"Who said that I was afraid?" he retorted. "I was just taking note of where this passage stands on the hillside, so as to know it another time."

The stranger shrugged his shoulders. "Time enough to look for it when thou wouldst visit it again," he said. And then he pursued his way, with Dick following closely at his heels.

After the first yard or two they were enveloped in thick darkness, and the horse-dealer would have been sore put to it to keep near his guide had not the latter held out his hand for him to grasp. But after a little space a faint glimmering of light began to appear, which grew clearer and clearer, until at last they found themselves in an enormous cavern lit by flaming torches, which were stuck here and there in sconces in the rocky walls, and which, although they served to give light enough to see by, yet threw such ghostly shadows on the floor that they only seemed to intensify the gloom that hung over the vast apartment.

And the curious thing about this mysterious cave was that, along one side of it, ran a long row of horse stalls, just like what one would find in a stable, and in each stall stood a coal-black charger, saddled and bridled, as if ready for the fray; and on the straw, by every horse's side, lay the gallant figure of a knight, clad from head to foot in coal-black armour, with a drawn sword in his mailed hand.

But not a horse moved, not a chain rattled. Knights and steeds alike were silent and motionless, looking exactly as if some strange enchantment had been thrown over them, and they had been suddenly turned into black marble.

There was something so awesome in the still, cold figures and in the unearthly silence that brooded over everything that Canonbie Dick, reckless and daring though he was, felt his courage waning and his knees beginning to shake under him.

In spite of these feelings, however, he followed the old man up the hall to the far end of it, where there was a table of ancient workmanship, on which was placed a glittering sword and a curiously wrought hunting-horn.

When they reached this table the stranger turned to him, and said, with great dignity, "Thou hast heard, good man, of Thomas of Ercildoune—Thomas the Rhymer, as men call him—he who went to dwell for a time with the Queen of Fairy-land, and from her received the Gifts of Truth and Prophecy?"

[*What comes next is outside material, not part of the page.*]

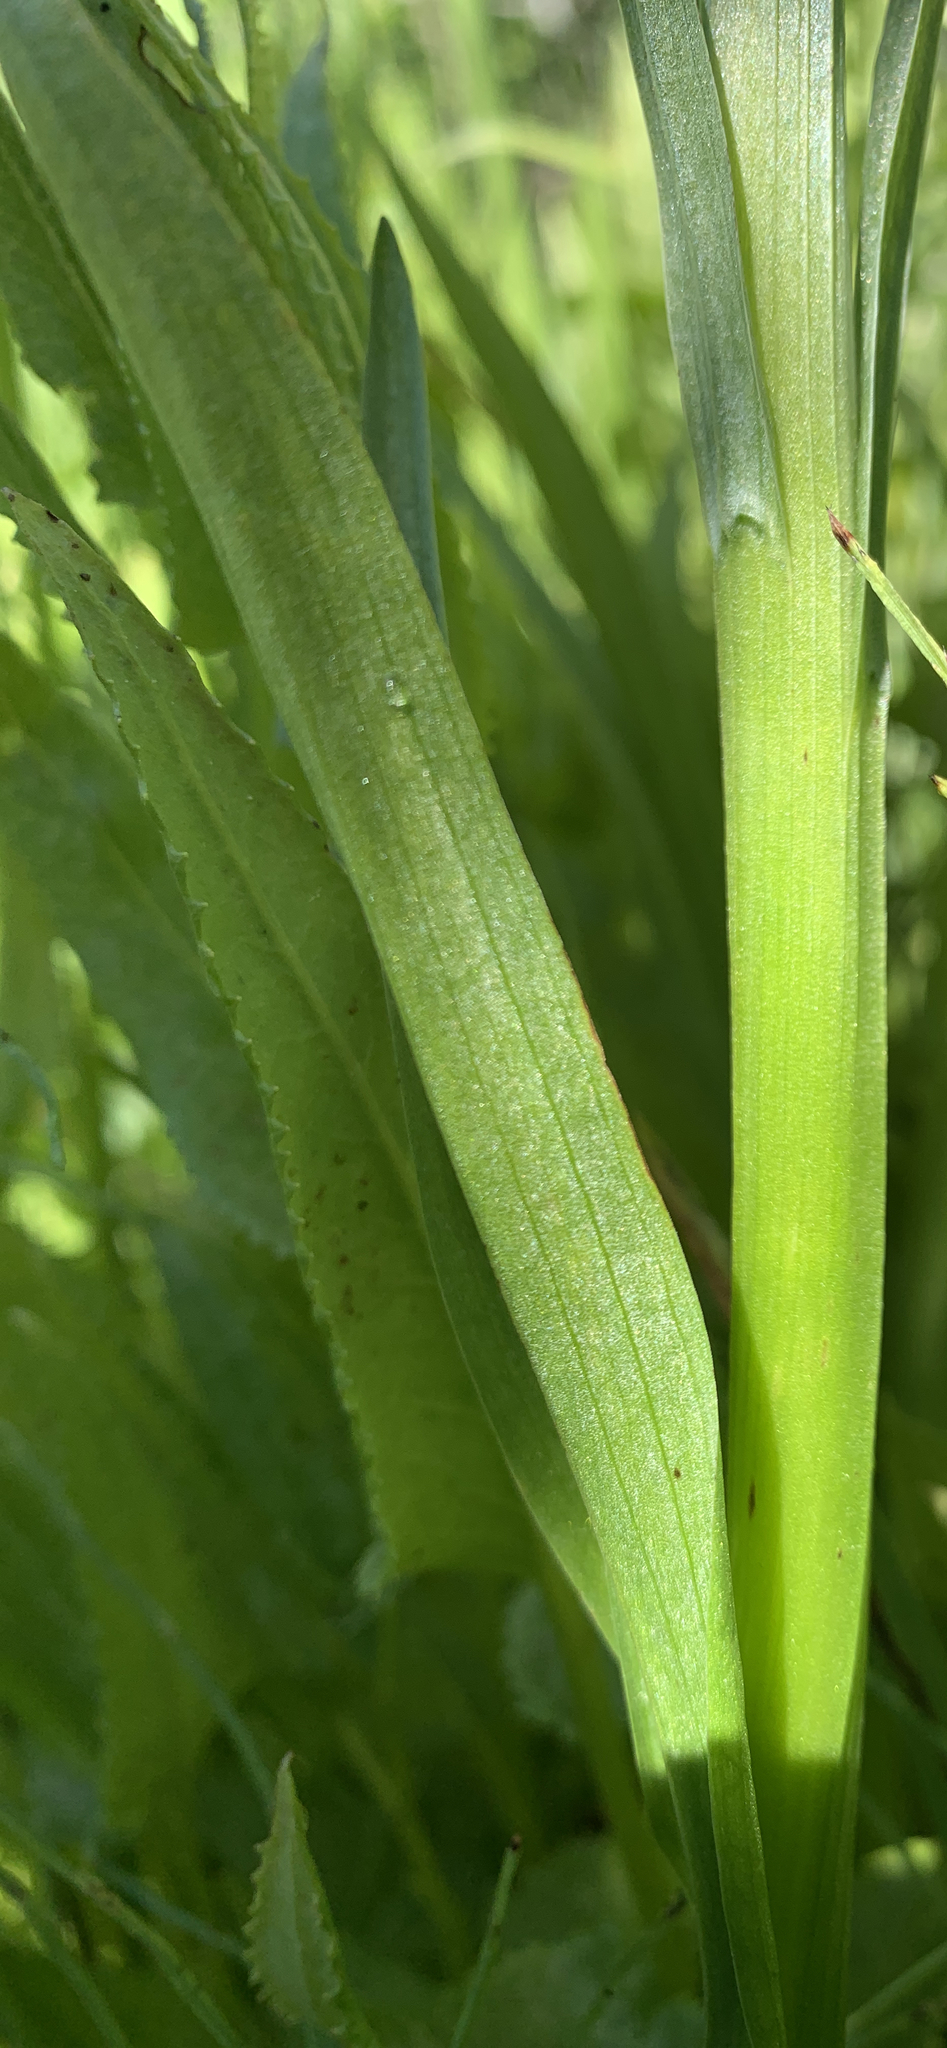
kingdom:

Canonbie Dick nodded; for as the wonderful Soothsayer's name fell on his ears, his heart sank within him and his tongue seemed to cleave to the roof of his mouth. If he had been brought there to parley with Thomas the Rhymer, then had he laid himself open to all the eldrich Powers of Darkness.

"I that speak to thee am he," went on the white-haired stranger. "And I have permitted thee thus to have thy desire and follow me hither in order that I may try of what stuff thou art made. Before thee lies a Horn and a Sword. He that will sound the one, or draw the other, shall, if his courage fail not, be King over the whole of Britain. I, Thomas the Rhymer, have spoken it, and, as thou knowest, my tongue cannot lie. But list ye, the outcome of it all depends on thy bravery; and it will be a light task, or a heavy, according as thou layest hand on Sword or Horn first."